_WHAT THE TASK ASKS_
Please copy every line of the records below that holds the word "vase".

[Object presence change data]
◆ ◆ ◆
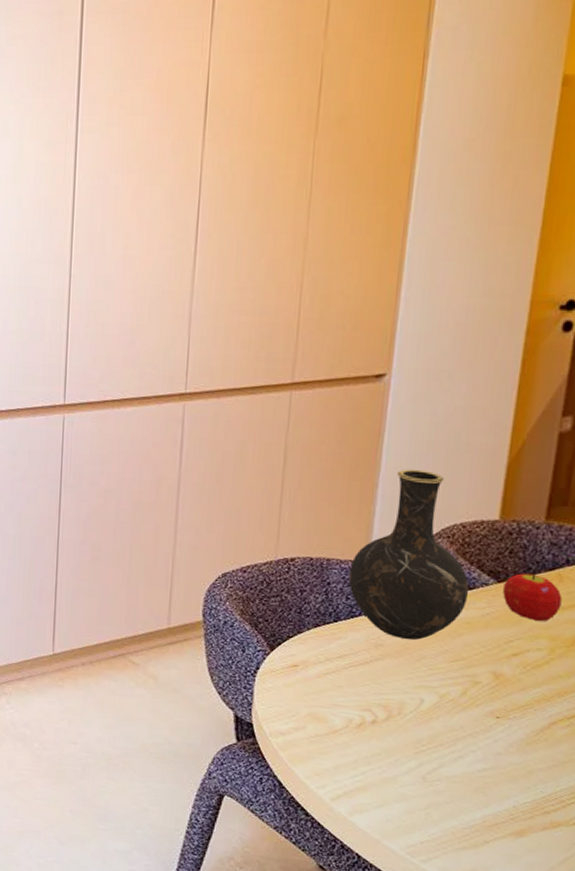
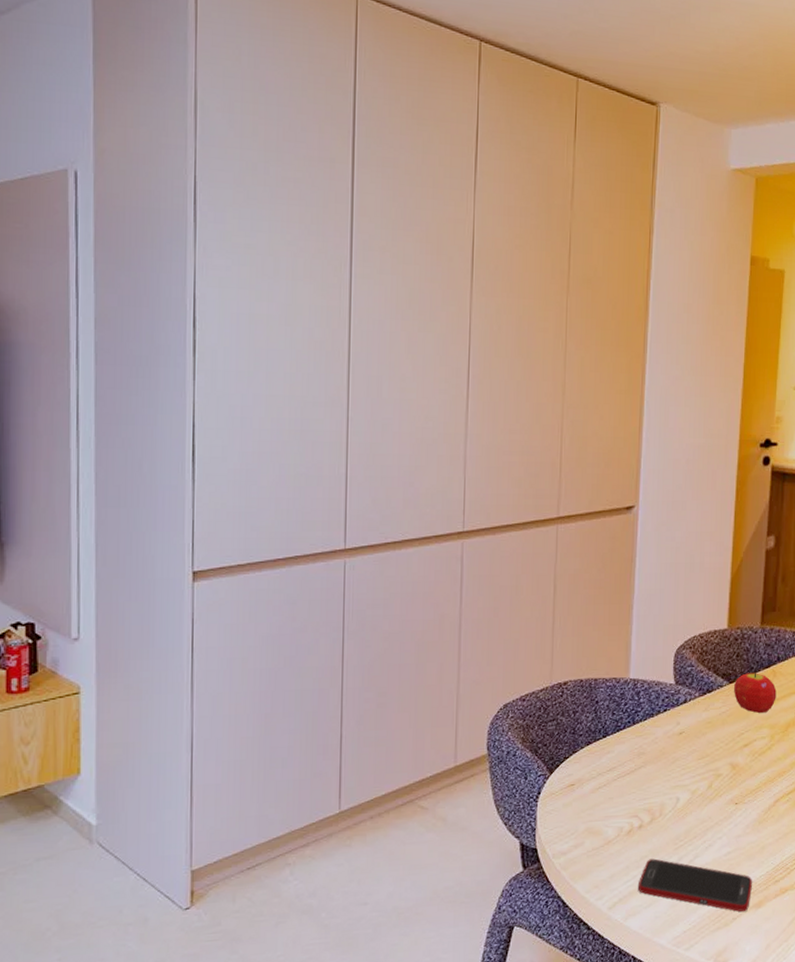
vase: present [349,469,469,640] -> none [614,590,708,745]
cell phone: none [366,758,513,838] -> present [637,858,752,912]

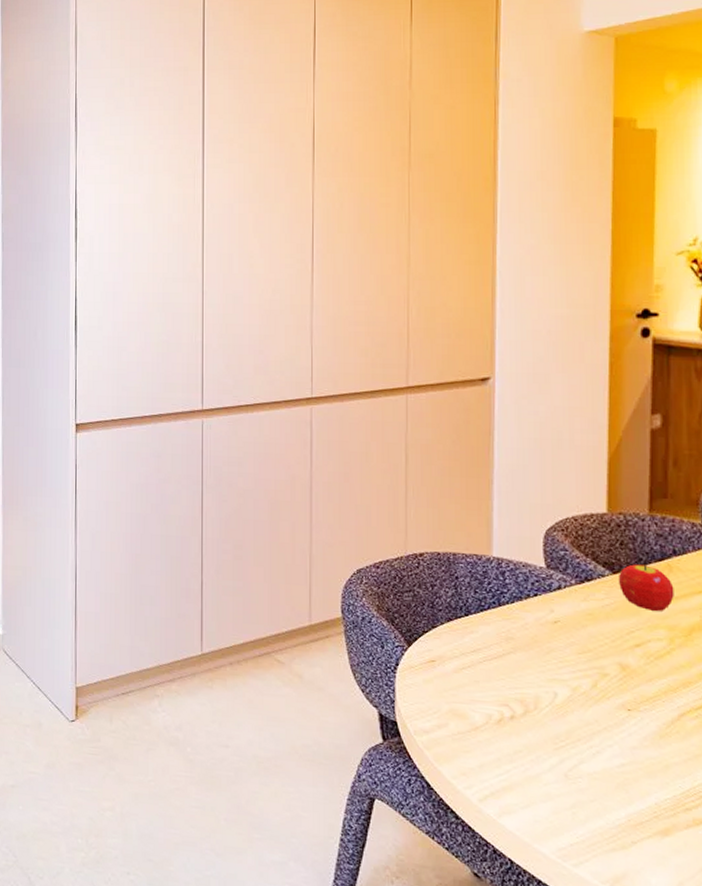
cell phone: present [637,858,752,912] -> none [512,755,655,838]

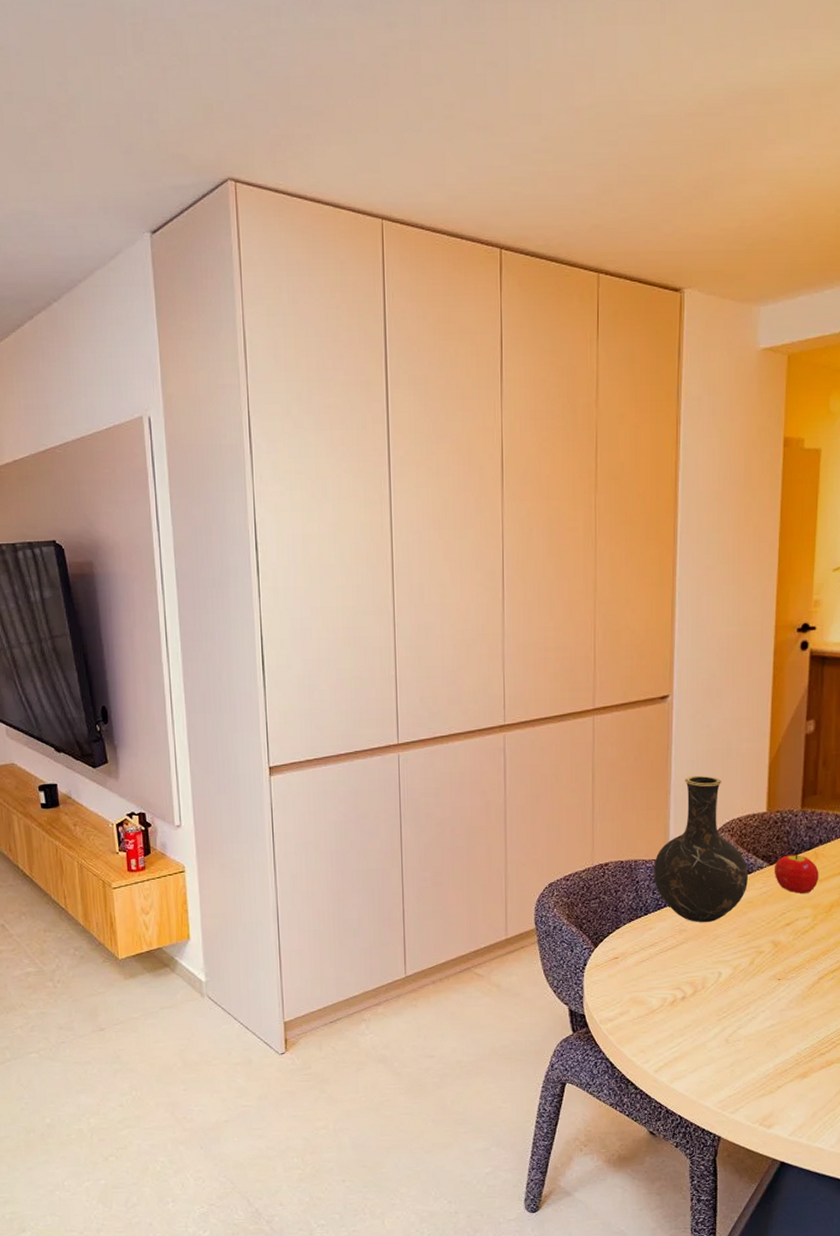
vase: none [475,465,587,633] -> present [654,775,748,923]

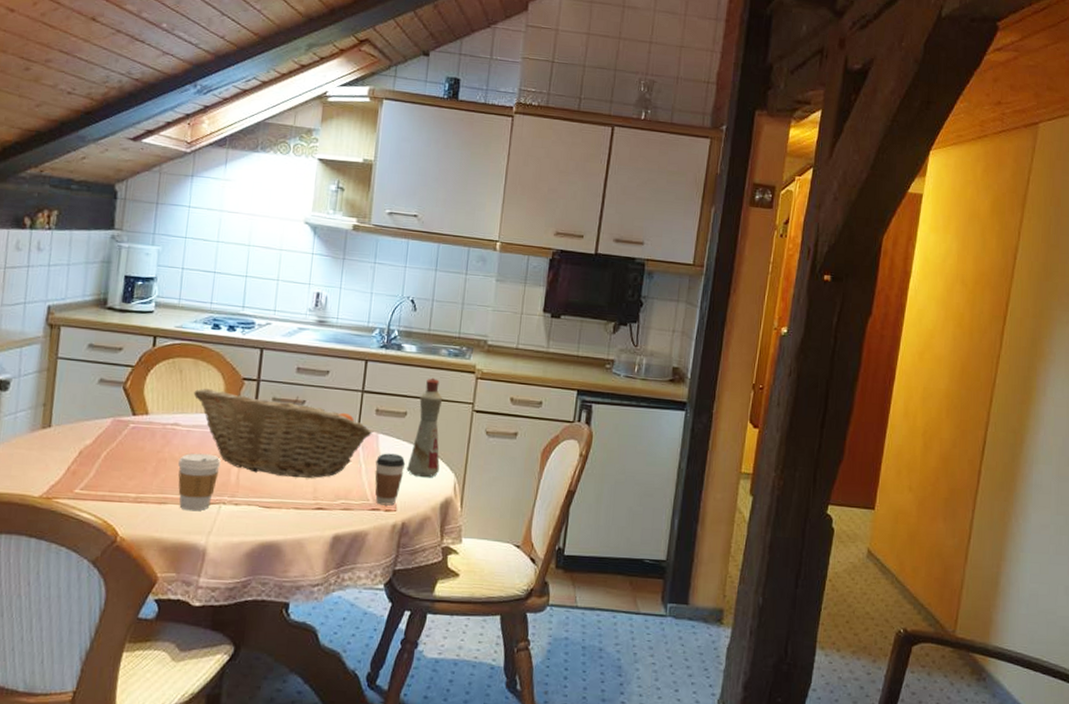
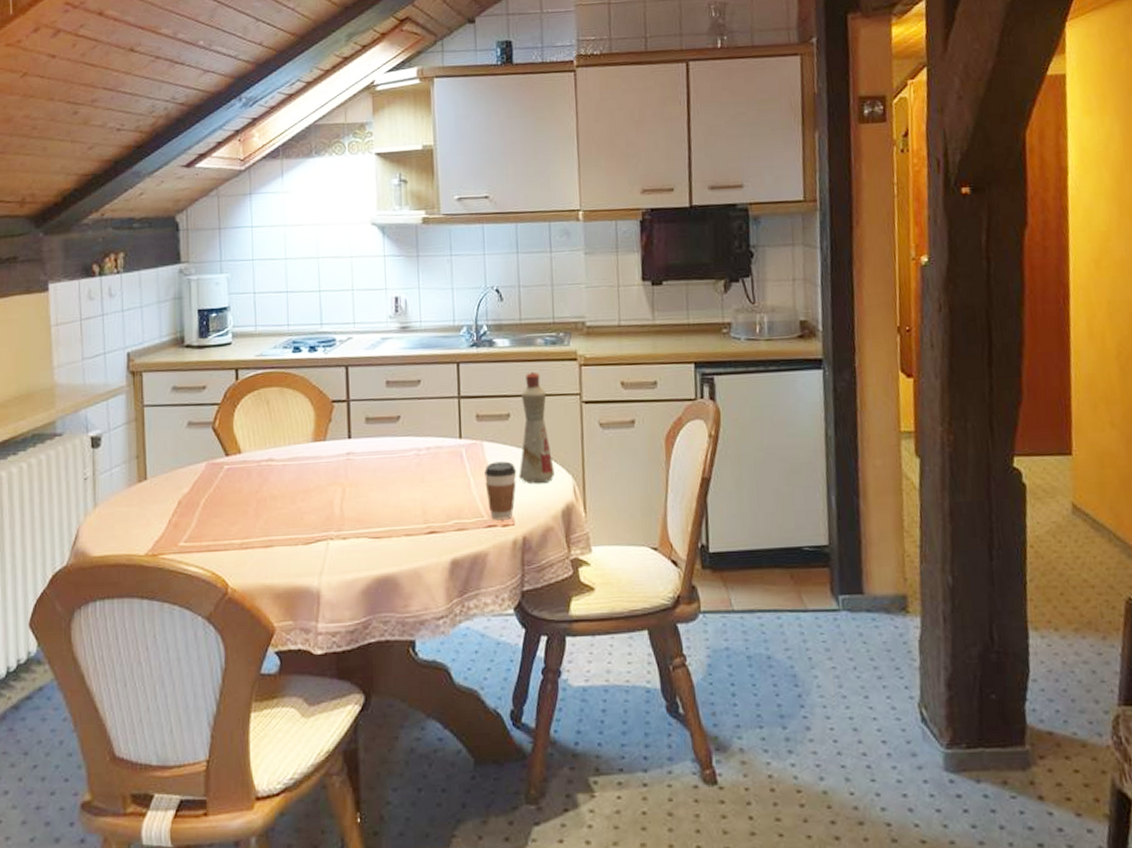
coffee cup: present [178,453,221,511] -> none [279,487,322,552]
fruit basket: present [193,389,374,479] -> none [284,412,477,502]

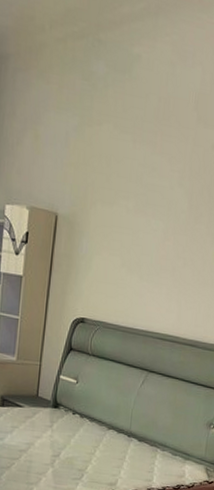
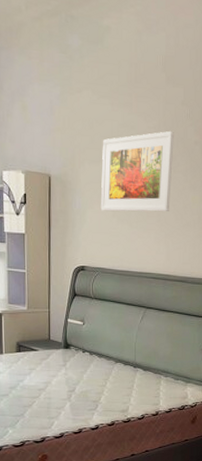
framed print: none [109,176,200,266] -> present [100,130,174,212]

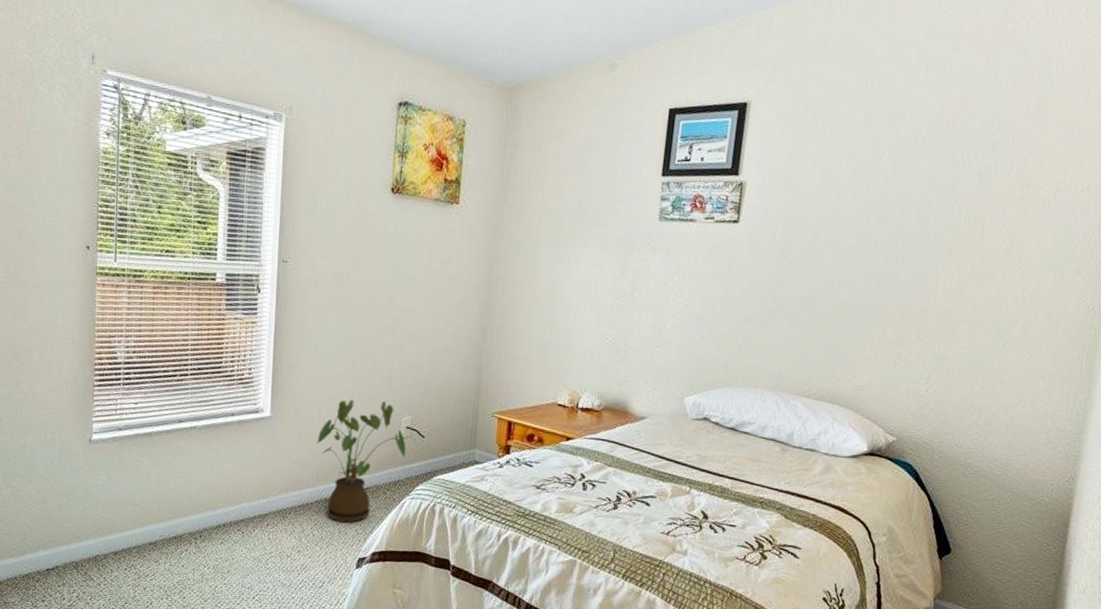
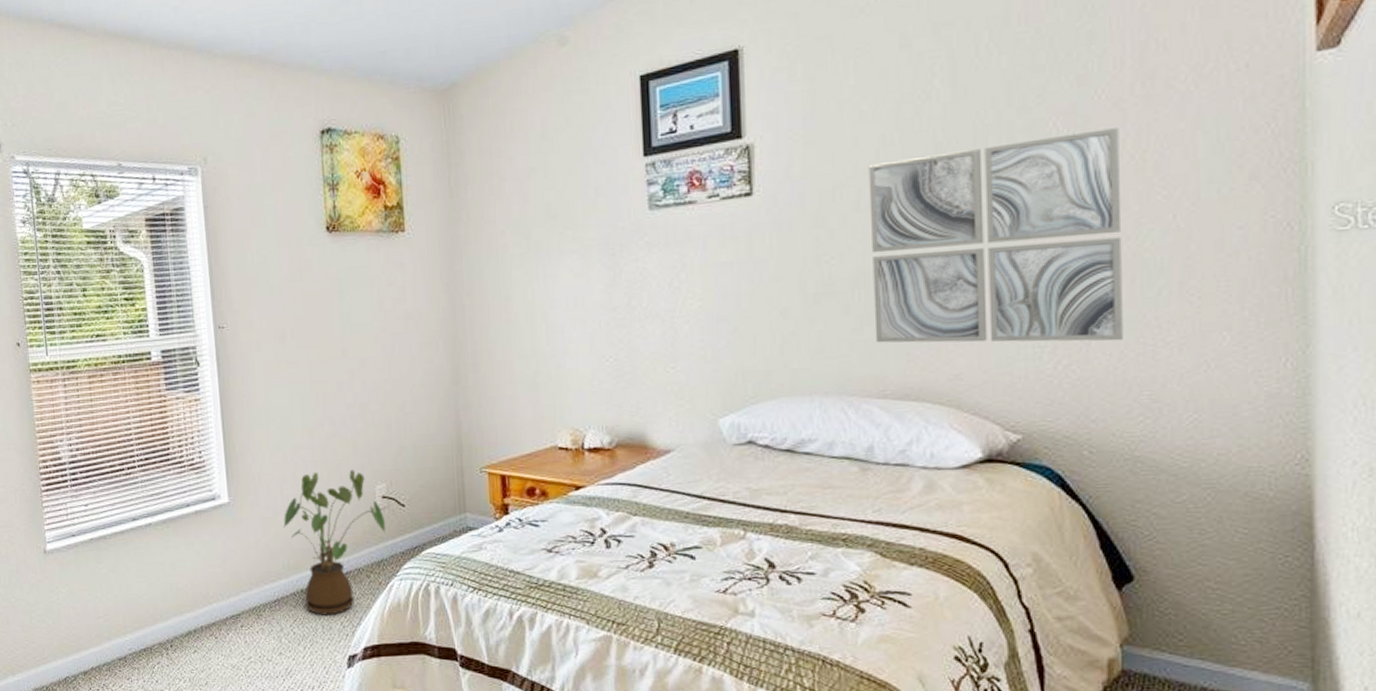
wall art: none [809,214,1000,377] -> present [868,128,1124,343]

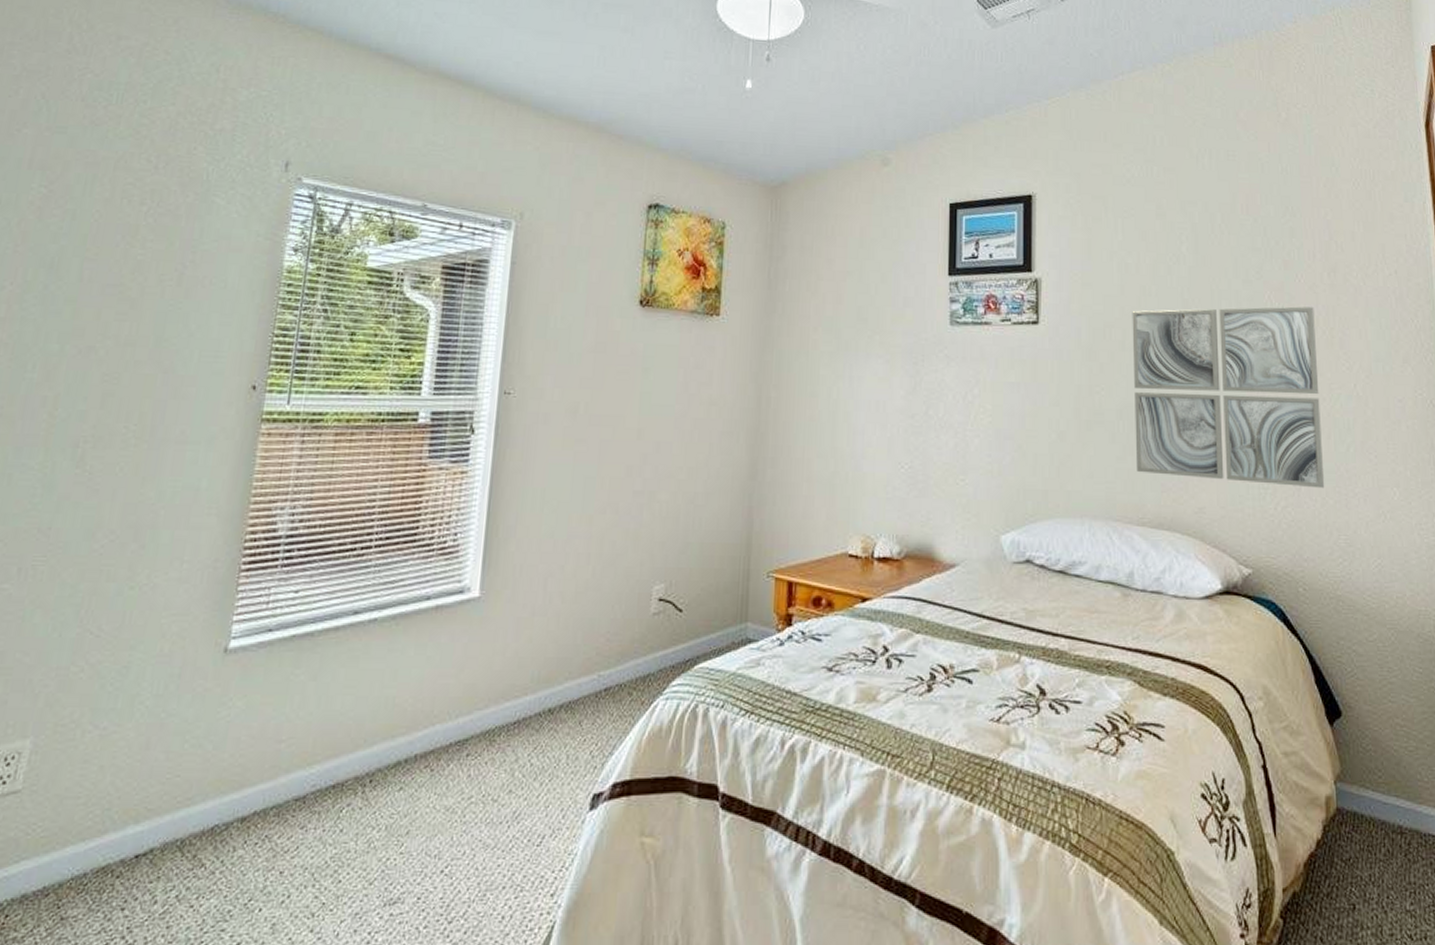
house plant: present [283,469,386,615] -> none [540,565,658,742]

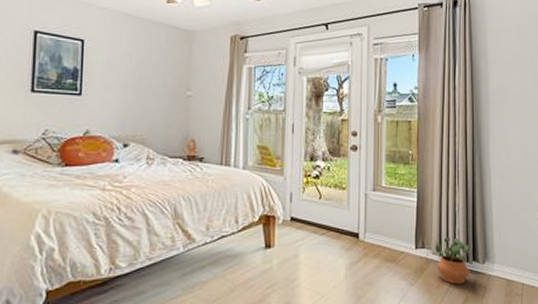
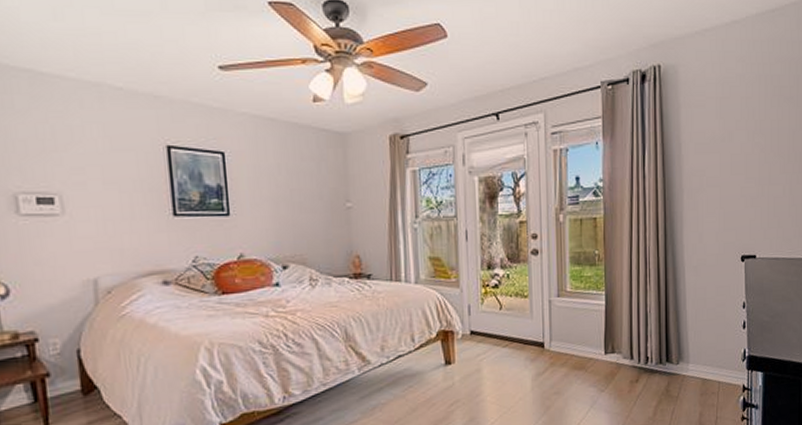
potted plant: present [435,236,472,285] -> none [625,338,665,388]

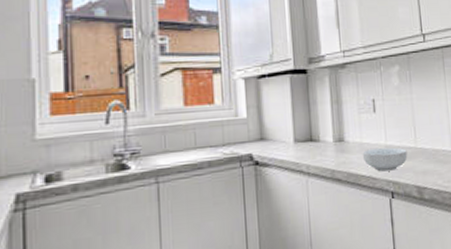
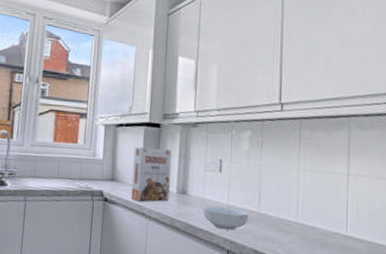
cereal box: none [281,96,326,159] -> present [131,147,172,202]

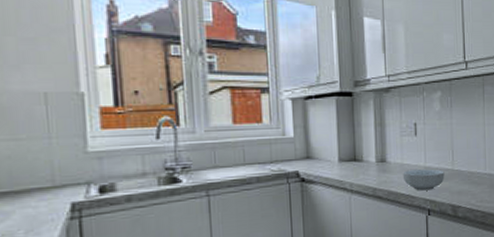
cereal box: present [131,147,172,202] -> none [327,119,369,177]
◆ ◆ ◆
_WRITTEN SOLUTION_
vase: present [349,469,469,640] -> none [614,590,708,745]
vase: none [475,465,587,633] -> present [654,775,748,923]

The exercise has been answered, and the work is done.